Modern society places heavy emphasis on active memorialization of events. This ritual manifests itself in the regular photography of seemingly ordinary occurrences such as a family going to the beach or a large group all being in the same room. These events and many others like them seem unworthy of memorialization to most spectators, coloring their trigger happy photographer(s) as somewhat manic. However, this collective compulsion is not entirely without merit. As a fellow person who has been alive long enough to be able to read this post, you’ll agree with me when I say that life exists through a filter (and I’m not talking about our eclectic collection of moments on Instagram). In this sense, a filter alters the way we perceive the everyday events which are constantly unfolding around us. Based on our amount of investment, we might view these alleged everyday events as monumental. For instance, that family at the beach might be your family, changing the value of the moment from commonplace to meaningful, at least for you.
Enter Georg Dienz. A man who conquers the moments in his life which he deems worthy of conquering. What began as a career in interior design and graffiti lead to taking possession of photographs on canvas. What he has in common with you is that he too, photographs the scenes which resound within him. What you probably don’t share with Georg is that he subsequently paints these photographs. This enables him to inject these moments with the influence of his own style, coloring the experience for all to see. This is how Dienz takes possession of his world. Check out his website. An advanced proficiency in German is not required. The appreciation for an immaculately minimal aesthetic and a tendency towards the spectator’s preference of viewing parties who are engaged in their own business is.
It should immediately be clear that his paintings are entirely different creations than the photographs that they are based on. His paintings contain an otherworldly, washed out color palette. This is a result of recreating a photograph, loyal to how it previously appeared and then stripping away it’s colors, bit by bit, until it presents a radically different scheme without separate colors combining into one another. Contrary to how these tableaus would appear in real life, some objects within the painting are granted technicolor while others fade into obscurity in the background. It is through these palette choices that the audience knows what Dienz intends for them to focus on. It states that some objects are worth your attention while others are not, this is a distinction that all artists make.
The subject’s regard of their captor is also important to note.
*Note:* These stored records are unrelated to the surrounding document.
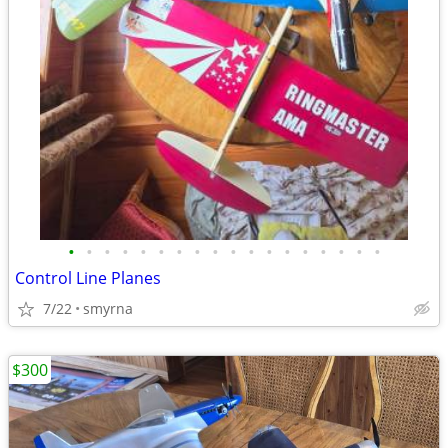
•
•
•
•
•
•
•
•
•
•
•
•
•
•
•
•
•
•
Control Line Planes
7/22
smyrna
$300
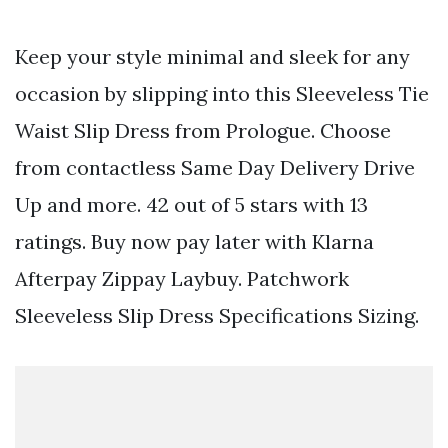
Keep your style minimal and sleek for any
occasion by slipping into this Sleeveless Tie
Waist Slip Dress from Prologue. Choose
from contactless Same Day Delivery Drive
Up and more. 42 out of 5 stars with 13
ratings. Buy now pay later with Klarna
Afterpay Zippay Laybuy. Patchwork
Sleeveless Slip Dress Specifications Sizing.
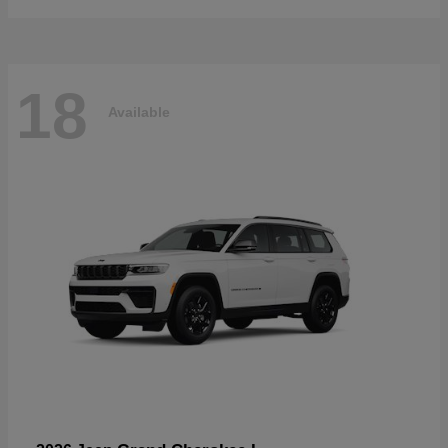
18
Available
In much of his work, Dienz specializes in candid moments rife with vulnerability. The lucky ones are wholly unaware that their picture is being taken as they are frozen in compromise, forever caught with their guard around their ankles, so to speak. In others their awareness or more interestingly, their silent opposition to being photographed is nearly palpable. These unwilling subjects rebel with closed-mouth smiles and indignant gazes. This is how Dienz takes something that he loves and makes it his own. This practice need not only be applied to art but to types of creation as well.
Furthermore, what is the value of a painting? It is not merely the sum of it’s individual elements but the total of the ideas that are associated with it. Art is in the eye of the beholder (just because something is trite doesn’t mean that it isn’t true). This draws back to certain photographs containing significance for some while striking others as commonplace. In this case, significance is derived from the meaning of what is taking place within the artwork and the context that surrounds it.